Watch for changes in an npm link package being built with webpack


I have the following directory structure:

application
          |
          |__ component-library
             |
             |__src
          |
          |__ app
             |
             |__src

I have used lerna to link component-library in app.

At the minute I am linking to the compiled output of the component-library.

I want to somehow listen for changes in the component library folder which will cause a recompilation.

Would I need to use gulp?


Solution

  • We use yarn workspaces instead of lerna, but its essentially the same thing (--hoist option from lerna by default).

    I'm going to assume that you are starting webpack from the root of application with the watch option set to true (or are using webpack-dev-server) during development, that you have a prepare script setup in component-library's package.json for publishing, and that app lists modules from component-library as dependencies in its package.json (i.e. does not use a relative path during import/require of modules from component-library).

    I want to somehow listen for changes in the component library folder which will cause a recompilation.
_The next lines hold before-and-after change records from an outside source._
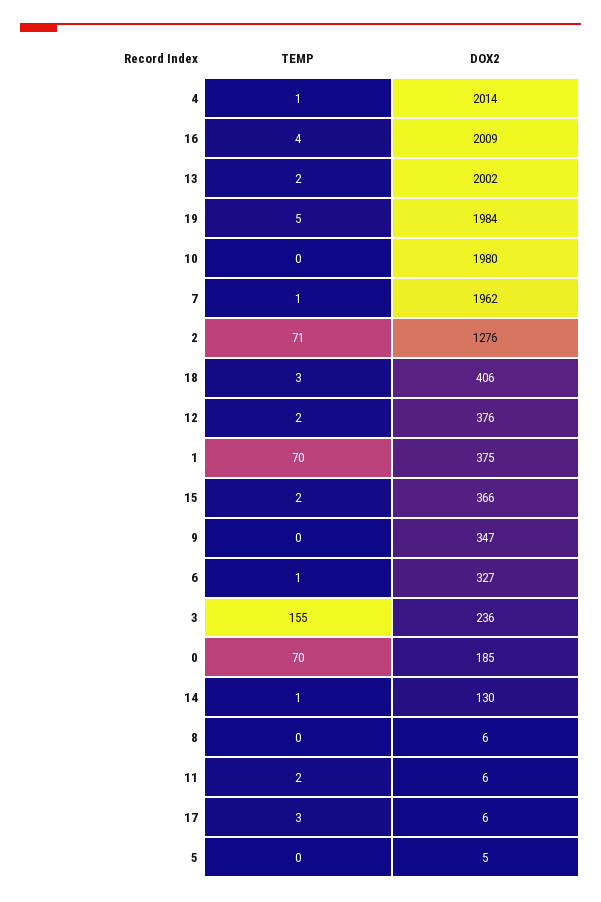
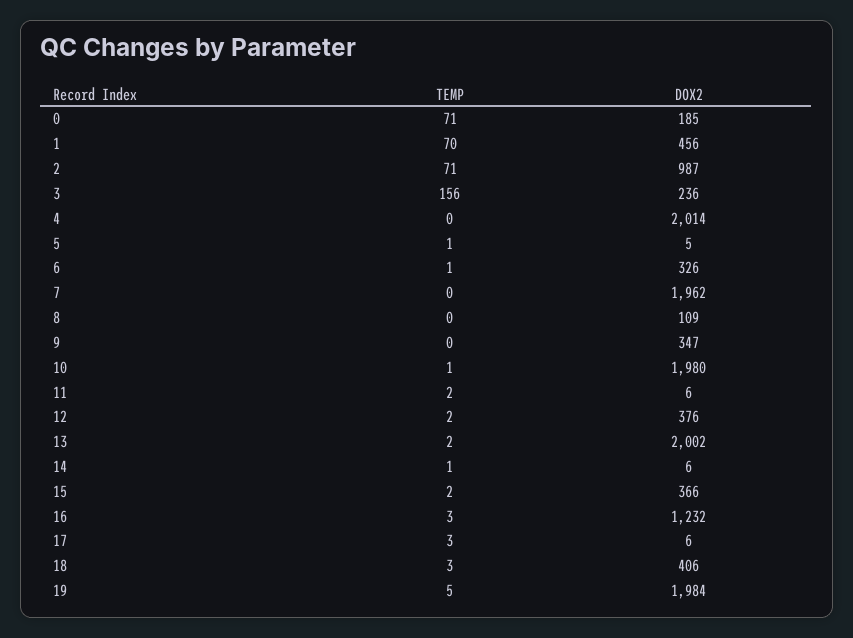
  {
    "TEMP": {
-     "4": 1,
+     "4": 0,
-     "16": 4,
+     "16": 3,
      "13": 2,
      "19": 5,
-     "10": 0,
+     "10": 1,
-     "7": 1,
+     "7": 0,
      "2": 71,
      "18": 3,
      "12": 2,
      "1": 70,
      "15": 2,
      "9": 0,
      "6": 1,
-     "3": 155,
+     "3": 156,
-     "0": 70,
+     "0": 71,
      "14": 1,
      "8": 0,
      "11": 2,
      "17": 3,
-     "5": 0
+     "5": 1
    },
    "DOX2": {
      "4": 2014,
-     "16": 2009,
+     "16": 1232,
      "13": 2002,
      "19": 1984,
      "10": 1980,
      "7": 1962,
-     "2": 1276,
+     "2": 987,
      "18": 406,
      "12": 376,
-     "1": 375,
+     "1": 456,
      "15": 366,
      "9": 347,
-     "6": 327,
+     "6": 326,
      "3": 236,
      "0": 185,
-     "14": 130,
+     "14": 6,
-     "8": 6,
+     "8": 109,
      "11": 6,
      "17": 6,
      "5": 5
    }
  }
    Would I need to use gulp?

    You would need some utility to watch for file changes in component-library, not necessarily gulp, but you could. When a file from component-library changes you would want to rerun the prepare script so that it republishes the package, whereupon webpack would notice a module in its dependency graph changed and would rebuild the root application (possibly kicking of a browser reload depending on your development setup). Note, it is not sufficient to simply watch files in component-library without rebuilding/publishing because webpack has the build of component-library in its dependency graph, not the development source code.

    If you wanted to use gulp a watch task might look something like this:

    import gulp from 'gulp';
    import { spawn } from 'child_process';
    
    gulp.watch('path/to/component-library/src/*.js', () => {
        let prepare = spawn('yarn', ['run', 'prepare'], {
            cwd: 'path/to/component-library',
            stdio: 'inherit'
        });
    
        prepare.on('exit', (code) => {
            if (code !== 0) {
                prepare.emit('end');
            }
        });
    
        // gulp 4 allows returning a child process to signal async completion
        return prepare;
    });
    

    Due to the lerna symlinks webpack's watch option can see a module changed and will rebuild the root application.